Use Escape Key to Close Your AWT Dialogs

It has become customary for Microsoft Windows users to close an active window by pressing the escape key. It is not that easy to intercept key events in Java. This is because key events go directly to the component having the focus. You can always add your Dialog instance as a KeyListener to all its components and containers and the children of containers, and the children of children of containers and … If you work with multiple Dialogs and deep component hierarhies, the above technique can become a code nightmare.

But, as almost always with Java, there is a better way to do this. You can create a class KeyAwareDialog that extends Dialog and adds itself as a KeyListener to all its components. Then an instance of KeyAwareDialog is notified whenever one of its components receive a key event. Then KeyAwareDialog can close itself if the key event happens to be a escape key event. Now, if you write all your dialogs extending KeyAwareDialog, hitting the escape key will close them.

But, we still haven’t solved the problem of adding components to containers in KeyAwareDialog. Also, we need a generic way to deal with components being added and removed to KeyAwareDialog, or its containers at run-time. We can make KeyAwareDialog a ContainerListener. Then, whenever a new component is added to KeyAwareDialog, or any of its descendant containers, it gets notified, and then we can add/remove KeyAwareDialog as a KeyListener to/from the component being added/removed and all its descendants.

So, we let KeyAwareDialog implement the function of java.awt.event.ContainerListener as:

 public void componentAdded(ContainerEvent e) { addKeyAndContainerListenerRecursively(e.getChild()); } and public void componentRemoved(ContainerEvent e) { removeKeyAndContainerListenerRecursively(e.getChild()); } private void addKeyAndContainerListenerRecursively(Component c) { c.addKeyListener(this); if(c instanceof Container) { Container cont = (Container)c; cont.addContainerListener(this); Component[] children = cont.getComponents(); for(int i = 0; i < children.length; i++) { addKeyAndContainerListenerRecursively(children[i]); } } } 

Follow the same logic to write removeKeyAndContainerListenerRecursively(...) Now, we implement the java.awt.event.KeyListener for KeyAwareDialog:

  public void keyPressed(KeyEvent e) { int code = e.getKeyCode(); if(code == KeyEvent.VK_ESCAPE) { //Key pressed is the Escape key. Hide this Dialog. setVisible(false); } //If you wan the dialog tpo process other keys, //write code following the same logic } public void keyReleased(KeyEvent e) { //write code if to handle key release } public void keyTyped(KeyEvent e) { //write code if to handle key type } 

We're almost there, but no quite. We need to add KeyAwareDialog to itself as a KeyListener.

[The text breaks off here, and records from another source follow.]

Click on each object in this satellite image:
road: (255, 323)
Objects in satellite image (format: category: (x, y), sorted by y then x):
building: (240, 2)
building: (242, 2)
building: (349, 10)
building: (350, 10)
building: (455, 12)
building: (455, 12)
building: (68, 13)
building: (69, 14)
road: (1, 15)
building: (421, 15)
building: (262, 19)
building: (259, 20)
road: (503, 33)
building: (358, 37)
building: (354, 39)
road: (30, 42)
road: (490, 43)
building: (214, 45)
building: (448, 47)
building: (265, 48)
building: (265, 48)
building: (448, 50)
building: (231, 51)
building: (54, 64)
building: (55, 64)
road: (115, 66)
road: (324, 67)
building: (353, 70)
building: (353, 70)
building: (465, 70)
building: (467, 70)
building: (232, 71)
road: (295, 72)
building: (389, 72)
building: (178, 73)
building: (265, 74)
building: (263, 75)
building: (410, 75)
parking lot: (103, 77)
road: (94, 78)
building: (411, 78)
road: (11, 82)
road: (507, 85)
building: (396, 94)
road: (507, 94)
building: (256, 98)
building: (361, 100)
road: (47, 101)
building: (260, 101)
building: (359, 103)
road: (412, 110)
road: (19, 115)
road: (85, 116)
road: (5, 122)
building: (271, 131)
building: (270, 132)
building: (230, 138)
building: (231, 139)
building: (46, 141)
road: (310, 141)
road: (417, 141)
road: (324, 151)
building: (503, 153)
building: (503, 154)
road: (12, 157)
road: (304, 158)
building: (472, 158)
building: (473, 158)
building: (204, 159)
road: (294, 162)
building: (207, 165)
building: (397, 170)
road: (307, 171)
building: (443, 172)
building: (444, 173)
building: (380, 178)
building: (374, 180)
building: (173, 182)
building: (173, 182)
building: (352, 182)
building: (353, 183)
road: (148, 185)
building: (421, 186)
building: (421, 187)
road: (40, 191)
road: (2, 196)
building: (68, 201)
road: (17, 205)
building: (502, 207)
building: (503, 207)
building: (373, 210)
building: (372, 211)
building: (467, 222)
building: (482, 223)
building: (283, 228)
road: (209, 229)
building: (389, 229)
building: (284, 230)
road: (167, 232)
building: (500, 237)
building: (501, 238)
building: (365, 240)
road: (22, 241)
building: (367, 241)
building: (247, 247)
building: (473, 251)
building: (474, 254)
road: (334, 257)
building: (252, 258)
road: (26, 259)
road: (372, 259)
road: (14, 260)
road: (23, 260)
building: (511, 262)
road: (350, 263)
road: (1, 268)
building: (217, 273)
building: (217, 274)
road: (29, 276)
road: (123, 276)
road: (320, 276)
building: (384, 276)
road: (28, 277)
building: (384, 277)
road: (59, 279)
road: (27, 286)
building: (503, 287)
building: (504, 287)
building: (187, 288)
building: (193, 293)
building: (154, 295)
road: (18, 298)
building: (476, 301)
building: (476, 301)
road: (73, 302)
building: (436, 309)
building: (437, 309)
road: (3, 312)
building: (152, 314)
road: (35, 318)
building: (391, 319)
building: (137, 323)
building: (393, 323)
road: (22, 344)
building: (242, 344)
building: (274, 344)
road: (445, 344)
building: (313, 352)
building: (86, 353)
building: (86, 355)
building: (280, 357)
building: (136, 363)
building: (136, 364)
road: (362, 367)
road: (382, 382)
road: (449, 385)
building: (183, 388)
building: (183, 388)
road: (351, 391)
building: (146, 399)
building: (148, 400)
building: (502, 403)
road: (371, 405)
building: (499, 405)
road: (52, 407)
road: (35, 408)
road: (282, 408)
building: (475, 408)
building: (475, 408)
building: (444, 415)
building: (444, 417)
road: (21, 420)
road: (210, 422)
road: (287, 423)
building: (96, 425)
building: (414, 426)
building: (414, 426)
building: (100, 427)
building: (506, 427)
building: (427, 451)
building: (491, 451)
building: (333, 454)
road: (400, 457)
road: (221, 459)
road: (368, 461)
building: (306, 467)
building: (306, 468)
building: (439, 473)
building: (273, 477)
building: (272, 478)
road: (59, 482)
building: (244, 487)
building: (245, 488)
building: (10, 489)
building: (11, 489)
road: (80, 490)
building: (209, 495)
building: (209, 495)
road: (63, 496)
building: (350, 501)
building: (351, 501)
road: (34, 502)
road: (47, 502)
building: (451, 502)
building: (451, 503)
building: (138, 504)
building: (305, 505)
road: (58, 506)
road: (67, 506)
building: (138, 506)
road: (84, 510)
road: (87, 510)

We'll do that in the constructor:

 public KeyAwareDialog(Frame frame, String title, boolean modal) { super(frame, title, modal); addKeyAndContainerListenerRecursively(this); } 

You can apply this technique to AWT frames too.

See also  5 Benefits of Using Time Tracking Software

About Our Editorial Process

At DevX, we’re dedicated to tech entrepreneurship. Our team closely follows industry shifts, new products, AI breakthroughs, technology trends, and funding announcements. Articles undergo thorough editing to ensure accuracy and clarity, reflecting DevX’s style and supporting entrepreneurs in the tech sphere.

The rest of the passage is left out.